Find the clarity. The next time you find yourself in a worry-induced state, ask yourself simple questions. What is the likelihood of this happening? Is it realistic? If it happened to come true, how can I deal with it? Answering these questions forces you to stop and reflect, helping to clear your mind.
In their shoes. Often worry comes from not knowing what others are thinking; specifically, worrying if you are being judged. When this happens, try to see it from their point of view. If roles were reversed would you judge or criticise them in that moment? Try to remind yourself that the thought most likely didn’t even cross their mind.

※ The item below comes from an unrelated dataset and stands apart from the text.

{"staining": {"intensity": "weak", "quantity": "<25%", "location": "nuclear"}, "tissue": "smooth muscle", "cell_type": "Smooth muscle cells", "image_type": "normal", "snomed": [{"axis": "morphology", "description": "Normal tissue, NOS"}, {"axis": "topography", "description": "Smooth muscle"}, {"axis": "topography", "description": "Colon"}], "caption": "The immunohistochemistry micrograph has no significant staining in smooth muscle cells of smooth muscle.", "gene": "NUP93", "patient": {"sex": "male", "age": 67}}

Put pen to paper. Writing down our thoughts and feelings can be extremely beneficial for our wellbeing, especially when worrying about an event or a decision. Find time to sit quietly and write down what has been on your mind, maybe even creating a pro/con list or dot pointing your thoughts. Once the thoughts are no longer just in your mind, you may be able to articulate a solution.
Get moving. One of the most effective ways to escape worrying thoughts is to distract the mind. Taking time away from a repetitive thought by exercising, socialising, working or finding a hobby can work wonders for a worried mind, and possibly help you gain some perspective.
If you find yourself often struggling with worry it is always best to talk to someone. Speak with family or friends; however, if the problem is more serious don’t hesitate to contact a mental health professional or organisation for further help.